GOAL OF THE EXERCISE
From the first line to the last, copy the listing below word for word.

MATERIAL FOR THE TASK
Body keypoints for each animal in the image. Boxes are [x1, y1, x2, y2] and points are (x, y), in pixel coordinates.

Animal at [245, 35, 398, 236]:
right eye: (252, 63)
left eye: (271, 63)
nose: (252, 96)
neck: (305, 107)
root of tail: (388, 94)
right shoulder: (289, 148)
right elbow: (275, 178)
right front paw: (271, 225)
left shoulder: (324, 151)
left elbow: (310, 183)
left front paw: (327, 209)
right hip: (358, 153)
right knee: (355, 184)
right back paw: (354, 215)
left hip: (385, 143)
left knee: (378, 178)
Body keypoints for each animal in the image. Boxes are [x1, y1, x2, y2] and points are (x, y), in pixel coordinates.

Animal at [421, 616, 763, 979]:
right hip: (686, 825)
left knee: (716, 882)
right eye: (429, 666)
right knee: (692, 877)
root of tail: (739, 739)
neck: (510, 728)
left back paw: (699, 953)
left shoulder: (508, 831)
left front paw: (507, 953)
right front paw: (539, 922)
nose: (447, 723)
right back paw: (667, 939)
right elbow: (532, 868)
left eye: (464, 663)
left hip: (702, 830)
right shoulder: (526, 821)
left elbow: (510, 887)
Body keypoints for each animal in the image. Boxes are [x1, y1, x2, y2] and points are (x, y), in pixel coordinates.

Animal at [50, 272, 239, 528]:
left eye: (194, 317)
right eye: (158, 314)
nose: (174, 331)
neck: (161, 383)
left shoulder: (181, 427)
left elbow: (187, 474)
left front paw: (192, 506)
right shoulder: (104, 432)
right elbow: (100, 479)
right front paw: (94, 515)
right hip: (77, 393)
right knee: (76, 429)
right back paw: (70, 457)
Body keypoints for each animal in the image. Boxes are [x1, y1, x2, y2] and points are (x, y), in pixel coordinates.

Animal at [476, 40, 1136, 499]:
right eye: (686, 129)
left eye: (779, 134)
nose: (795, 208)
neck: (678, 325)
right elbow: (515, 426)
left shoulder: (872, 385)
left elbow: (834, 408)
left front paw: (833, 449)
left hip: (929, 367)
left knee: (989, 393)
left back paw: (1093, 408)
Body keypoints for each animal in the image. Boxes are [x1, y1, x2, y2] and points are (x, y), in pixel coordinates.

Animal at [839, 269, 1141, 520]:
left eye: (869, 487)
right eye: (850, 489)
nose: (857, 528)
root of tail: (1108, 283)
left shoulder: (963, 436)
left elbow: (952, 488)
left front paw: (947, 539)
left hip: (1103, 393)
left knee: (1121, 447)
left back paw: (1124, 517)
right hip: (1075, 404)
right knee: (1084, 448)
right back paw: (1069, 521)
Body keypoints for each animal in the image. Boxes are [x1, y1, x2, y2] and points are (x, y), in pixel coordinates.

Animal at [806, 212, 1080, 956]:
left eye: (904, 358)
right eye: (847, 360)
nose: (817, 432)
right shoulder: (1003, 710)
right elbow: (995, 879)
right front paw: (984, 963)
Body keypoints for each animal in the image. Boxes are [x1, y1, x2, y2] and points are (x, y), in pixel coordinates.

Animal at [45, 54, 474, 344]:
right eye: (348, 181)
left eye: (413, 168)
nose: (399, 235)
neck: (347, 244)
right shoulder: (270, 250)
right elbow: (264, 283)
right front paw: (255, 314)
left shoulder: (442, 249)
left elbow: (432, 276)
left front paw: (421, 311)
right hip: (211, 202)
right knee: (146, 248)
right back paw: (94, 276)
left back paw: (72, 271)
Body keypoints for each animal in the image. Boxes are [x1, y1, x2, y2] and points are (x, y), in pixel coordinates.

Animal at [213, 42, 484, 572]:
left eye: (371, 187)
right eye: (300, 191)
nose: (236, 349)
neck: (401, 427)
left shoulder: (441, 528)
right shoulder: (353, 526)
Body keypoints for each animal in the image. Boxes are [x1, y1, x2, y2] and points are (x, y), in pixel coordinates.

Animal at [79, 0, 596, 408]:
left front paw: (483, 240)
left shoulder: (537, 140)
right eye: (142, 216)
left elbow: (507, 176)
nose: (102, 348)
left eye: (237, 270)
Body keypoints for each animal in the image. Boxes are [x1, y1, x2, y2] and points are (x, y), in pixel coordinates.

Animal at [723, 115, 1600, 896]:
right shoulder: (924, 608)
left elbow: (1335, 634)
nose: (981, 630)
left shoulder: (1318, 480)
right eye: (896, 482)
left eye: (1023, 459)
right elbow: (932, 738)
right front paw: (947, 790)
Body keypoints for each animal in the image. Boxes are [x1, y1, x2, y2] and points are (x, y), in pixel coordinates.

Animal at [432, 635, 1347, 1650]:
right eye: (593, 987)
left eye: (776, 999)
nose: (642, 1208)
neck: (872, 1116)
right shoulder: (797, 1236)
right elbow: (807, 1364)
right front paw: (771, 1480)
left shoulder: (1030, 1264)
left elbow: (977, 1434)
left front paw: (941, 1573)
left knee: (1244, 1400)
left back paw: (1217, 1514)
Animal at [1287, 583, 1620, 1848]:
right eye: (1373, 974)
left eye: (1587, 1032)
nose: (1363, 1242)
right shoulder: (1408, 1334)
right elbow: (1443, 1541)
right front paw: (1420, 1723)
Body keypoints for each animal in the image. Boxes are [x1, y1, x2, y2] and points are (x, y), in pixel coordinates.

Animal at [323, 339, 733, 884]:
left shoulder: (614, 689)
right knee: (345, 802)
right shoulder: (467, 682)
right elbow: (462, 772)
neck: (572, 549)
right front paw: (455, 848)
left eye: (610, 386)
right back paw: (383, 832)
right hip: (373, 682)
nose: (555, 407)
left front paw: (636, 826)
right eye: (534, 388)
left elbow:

EXERCISE RESULT
Body keypoints for each animal in the image. Boxes are [x1, y1, x2, y2] and points are (x, y), in pixel coordinates.

Animal at [245, 35, 398, 236]:
right eye: (252, 63)
left eye: (271, 63)
nose: (252, 96)
neck: (305, 107)
root of tail: (388, 94)
right shoulder: (289, 148)
right elbow: (275, 178)
right front paw: (271, 225)
left shoulder: (324, 151)
left elbow: (310, 183)
left front paw: (327, 209)
right hip: (358, 153)
right knee: (355, 184)
right back paw: (354, 215)
left hip: (385, 143)
left knee: (378, 178)
Body keypoints for each animal in the image. Boxes are [x1, y1, x2, y2] and points are (x, y), in pixel coordinates.

Animal at [421, 616, 763, 979]:
right hip: (686, 825)
left knee: (716, 882)
right eye: (429, 666)
right knee: (692, 877)
root of tail: (739, 739)
neck: (510, 728)
left back paw: (699, 953)
left shoulder: (508, 831)
left front paw: (507, 953)
right front paw: (539, 922)
nose: (447, 723)
right back paw: (667, 939)
right elbow: (532, 868)
left eye: (464, 663)
left hip: (702, 830)
right shoulder: (526, 821)
left elbow: (510, 887)
Body keypoints for each animal in the image. Boxes are [x1, y1, x2, y2] and points are (x, y), in pixel coordinates.

Animal at [50, 272, 239, 528]:
left eye: (194, 317)
right eye: (158, 314)
nose: (174, 331)
neck: (161, 383)
left shoulder: (181, 427)
left elbow: (187, 474)
left front paw: (192, 506)
right shoulder: (104, 432)
right elbow: (100, 479)
right front paw: (94, 515)
right hip: (77, 393)
right knee: (76, 429)
right back paw: (70, 457)
Body keypoints for each animal in the image. Boxes are [x1, y1, x2, y2] and points are (x, y), in pixel coordinates.

Animal at [476, 40, 1136, 499]:
right eye: (686, 129)
left eye: (779, 134)
nose: (795, 208)
neck: (678, 325)
right elbow: (515, 426)
left shoulder: (872, 385)
left elbow: (834, 408)
left front paw: (833, 449)
left hip: (929, 367)
left knee: (989, 393)
left back paw: (1093, 408)
Body keypoints for each animal in the image. Boxes are [x1, y1, x2, y2] and points are (x, y), in pixel coordinates.

Animal at [839, 269, 1141, 520]:
left eye: (869, 487)
right eye: (850, 489)
nose: (857, 528)
root of tail: (1108, 283)
left shoulder: (963, 436)
left elbow: (952, 488)
left front paw: (947, 539)
left hip: (1103, 393)
left knee: (1121, 447)
left back paw: (1124, 517)
right hip: (1075, 404)
right knee: (1084, 448)
right back paw: (1069, 521)
Body keypoints for each animal in the image. Boxes are [x1, y1, x2, y2] and points are (x, y), in pixel coordinates.

Animal at [806, 212, 1080, 956]:
left eye: (904, 358)
right eye: (847, 360)
nose: (817, 432)
right shoulder: (1003, 710)
right elbow: (995, 879)
right front paw: (984, 963)
Body keypoints for each animal in the image. Boxes are [x1, y1, x2, y2] and points are (x, y), in pixel coordinates.

Animal at [45, 54, 474, 344]:
right eye: (348, 181)
left eye: (413, 168)
nose: (399, 235)
neck: (347, 244)
right shoulder: (270, 250)
right elbow: (264, 283)
right front paw: (255, 314)
left shoulder: (442, 249)
left elbow: (432, 276)
left front paw: (421, 311)
right hip: (211, 202)
right knee: (146, 248)
right back paw: (94, 276)
left back paw: (72, 271)
Body keypoints for each animal in the image. Boxes are [x1, y1, x2, y2] and points are (x, y), in pixel coordinates.

Animal at [213, 42, 484, 572]:
left eye: (371, 187)
right eye: (300, 191)
nose: (236, 349)
neck: (401, 427)
left shoulder: (441, 528)
right shoulder: (353, 526)
Body keypoints for each animal in the image. Boxes are [x1, y1, x2, y2] and points are (x, y), in pixel coordinates.

Animal at [79, 0, 596, 408]:
left front paw: (483, 240)
left shoulder: (537, 140)
right eye: (142, 216)
left elbow: (507, 176)
nose: (102, 348)
left eye: (237, 270)
Body keypoints for each animal in the image. Boxes are [x1, y1, x2, y2] and points are (x, y), in pixel coordinates.

Animal at [723, 115, 1600, 896]:
right shoulder: (924, 608)
left elbow: (1335, 634)
nose: (981, 630)
left shoulder: (1318, 480)
right eye: (896, 482)
left eye: (1023, 459)
right elbow: (932, 738)
right front paw: (947, 790)
Body keypoints for each animal in the image. Boxes are [x1, y1, x2, y2] and points are (x, y), in pixel coordinates.

Animal at [432, 635, 1347, 1650]:
right eye: (593, 987)
left eye: (776, 999)
nose: (642, 1208)
neck: (872, 1116)
right shoulder: (797, 1236)
right elbow: (807, 1364)
right front paw: (771, 1480)
left shoulder: (1030, 1264)
left elbow: (977, 1434)
left front paw: (941, 1573)
left knee: (1244, 1400)
left back paw: (1217, 1514)
Animal at [1287, 583, 1620, 1848]:
right eye: (1373, 974)
left eye: (1587, 1032)
nose: (1363, 1242)
right shoulder: (1408, 1334)
right elbow: (1443, 1541)
right front paw: (1420, 1723)
Body keypoints for each animal in the image. Boxes are [x1, y1, x2, y2] and points are (x, y), in pixel coordinates.

Animal at [323, 339, 733, 884]:
left shoulder: (614, 689)
right knee: (345, 802)
right shoulder: (467, 682)
right elbow: (462, 772)
neck: (572, 549)
right front paw: (455, 848)
left eye: (610, 386)
right back paw: (383, 832)
right hip: (373, 682)
nose: (555, 407)
left front paw: (636, 826)
right eye: (534, 388)
left elbow:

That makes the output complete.